Rod Steiger gave us Napoleon as the world-weary gangboss exchanging barbs with his consigliere in Sergei Bondarchuk’s Waterloo in 1970; Herbert Lom found him a dwindling absurdity in King Vidor’s War and Peace from 1956, unable to believe no one is there to submit to him in the Russian capital; for Albert Dieudonné in Abel Gance’s silent masterpiece of 1927 he was ascetic and gaunt like Joan of Arc or Rasputin. But for Phoenix he is the arch satirist and grinning mastermind, the outsider, the brilliant observer and exploiter of other people’s weaknesses, the proto-capitalist entrepreneur, grabbing power, boosting confidence, bolstering the printed paper money. Later people might be nicknamed the Napoleon of Crime, but Phoenix’s Napoleon is already that.

 

 Scott stages a thrilling action set piece for Napoleon’s first great achievement as a young artilleryman: the audacious attack on the British at Toulon in 1793, which cemented his reputation as a strategic master and a hater of the English.
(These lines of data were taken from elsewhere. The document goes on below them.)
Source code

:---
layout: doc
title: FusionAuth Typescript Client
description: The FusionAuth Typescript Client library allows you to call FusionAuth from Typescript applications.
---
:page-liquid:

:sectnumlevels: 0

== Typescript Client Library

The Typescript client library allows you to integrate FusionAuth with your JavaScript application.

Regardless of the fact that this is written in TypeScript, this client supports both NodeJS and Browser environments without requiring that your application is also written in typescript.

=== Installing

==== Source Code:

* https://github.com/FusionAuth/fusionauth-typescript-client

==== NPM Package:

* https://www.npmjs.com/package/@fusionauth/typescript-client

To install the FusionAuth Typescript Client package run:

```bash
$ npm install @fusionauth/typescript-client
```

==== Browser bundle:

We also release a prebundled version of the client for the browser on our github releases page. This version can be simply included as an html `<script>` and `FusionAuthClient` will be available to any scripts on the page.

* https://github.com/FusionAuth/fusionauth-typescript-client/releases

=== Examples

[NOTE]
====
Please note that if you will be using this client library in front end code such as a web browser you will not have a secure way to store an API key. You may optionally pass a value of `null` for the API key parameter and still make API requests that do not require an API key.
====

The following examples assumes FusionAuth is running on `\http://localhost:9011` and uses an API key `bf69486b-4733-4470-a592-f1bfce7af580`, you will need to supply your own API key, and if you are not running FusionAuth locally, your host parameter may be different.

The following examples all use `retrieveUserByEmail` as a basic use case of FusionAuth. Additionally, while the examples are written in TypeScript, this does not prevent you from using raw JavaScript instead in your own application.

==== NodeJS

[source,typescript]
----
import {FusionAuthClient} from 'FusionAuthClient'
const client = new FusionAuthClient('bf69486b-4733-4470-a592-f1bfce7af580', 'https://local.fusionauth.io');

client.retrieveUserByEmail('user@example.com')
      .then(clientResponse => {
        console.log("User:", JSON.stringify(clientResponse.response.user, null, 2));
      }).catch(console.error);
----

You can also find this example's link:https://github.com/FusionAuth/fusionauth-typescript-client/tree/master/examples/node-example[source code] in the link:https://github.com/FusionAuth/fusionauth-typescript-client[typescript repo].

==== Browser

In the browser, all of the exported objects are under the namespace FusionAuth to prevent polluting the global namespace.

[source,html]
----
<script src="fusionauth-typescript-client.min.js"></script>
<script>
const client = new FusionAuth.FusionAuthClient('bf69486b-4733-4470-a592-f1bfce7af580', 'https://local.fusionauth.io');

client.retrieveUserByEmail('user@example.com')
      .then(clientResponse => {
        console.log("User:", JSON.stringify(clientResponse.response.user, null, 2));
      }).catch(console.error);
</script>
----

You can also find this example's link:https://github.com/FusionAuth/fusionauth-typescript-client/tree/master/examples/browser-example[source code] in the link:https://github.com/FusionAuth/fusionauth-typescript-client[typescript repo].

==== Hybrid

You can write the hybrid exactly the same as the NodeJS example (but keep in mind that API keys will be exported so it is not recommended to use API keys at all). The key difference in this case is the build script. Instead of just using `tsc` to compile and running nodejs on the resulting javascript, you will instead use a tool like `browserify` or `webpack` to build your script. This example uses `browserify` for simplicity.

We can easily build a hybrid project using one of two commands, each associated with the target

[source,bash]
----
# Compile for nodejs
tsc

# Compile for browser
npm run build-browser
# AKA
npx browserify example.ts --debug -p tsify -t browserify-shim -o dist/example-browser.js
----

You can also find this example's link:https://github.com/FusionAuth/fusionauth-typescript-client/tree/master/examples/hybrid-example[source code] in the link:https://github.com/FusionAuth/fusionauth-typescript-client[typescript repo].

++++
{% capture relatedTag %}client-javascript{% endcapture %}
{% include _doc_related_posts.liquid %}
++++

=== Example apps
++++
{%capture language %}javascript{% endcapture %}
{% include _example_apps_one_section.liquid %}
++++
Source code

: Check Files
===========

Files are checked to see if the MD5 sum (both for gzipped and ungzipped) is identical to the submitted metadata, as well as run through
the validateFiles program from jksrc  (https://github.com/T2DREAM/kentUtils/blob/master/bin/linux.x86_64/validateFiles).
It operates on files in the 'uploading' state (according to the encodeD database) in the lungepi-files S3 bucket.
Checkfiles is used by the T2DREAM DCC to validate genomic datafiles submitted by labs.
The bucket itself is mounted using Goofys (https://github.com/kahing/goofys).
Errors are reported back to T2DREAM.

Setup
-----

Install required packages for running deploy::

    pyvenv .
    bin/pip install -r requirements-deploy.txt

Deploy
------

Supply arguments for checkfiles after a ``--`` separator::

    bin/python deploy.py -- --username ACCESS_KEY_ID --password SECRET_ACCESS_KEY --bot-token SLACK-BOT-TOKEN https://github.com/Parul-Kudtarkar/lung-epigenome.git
Scott bookends the whole thing imagining a defeated Napoleon’s interview with Wellington aboard the HMS Bellerophon, insouciantly congratulating him on the quality of breakfast served to the Royal Navy.

 

It is course Britain’s sea power that gives Napoleon the nearest thing possible to an inferiority complex; Phoenix gets a big laugh when he petulantly whines at the British ambassador: “You think you’re so great because you have boats!” For a second, Napoleon becomes Phoenix’s creepy young Commodus, from Scott’s Gladiator. There’s also a fair bit of Commodus in Napoleon’s auto-coronation scene as the new emperor who realises that the crown does not quite fit atop his Roman-style laurels. And with the help of his patron and friend Barras (Tahar Rahim), the young Napoleon rides the opposing stormfronts and triangulates the violent impulses of revolution and royalism and becomes himself the distillation of pure power, ruthlessly suppressing the mob with his “whiff of grapeshot”, which Scott shows us graphically.

 

As symbol and icon, Napoleon has always been seductive; since Tolstoy, the abandonment of Moscow and Napoleon’s subsequent retreat have been symbolic of Mother Russia’s miraculous deliverance, analogous to the resurrection itself. Hitler was fascinated by him; but the postwar cult of Napoleon lives on for those who want to annul the horrors of the 20th century and revive what they take to be the romantic adventure of warfare. For Kubrick in his famously abandoned film project, Napoleon might perhaps have been expected to bear the weight of all kinds of significance. But this isn’t Ridley Scott’s intent; he doesn’t detain the audience with metaphysical meaning and certainly doesn’t withhold the old-fashioned pleasures of spectacle and excitement. Phoenix is the key to it all: a performance as robust as the glass of burgundy he knocks back: preening, brooding, seething and triumphing.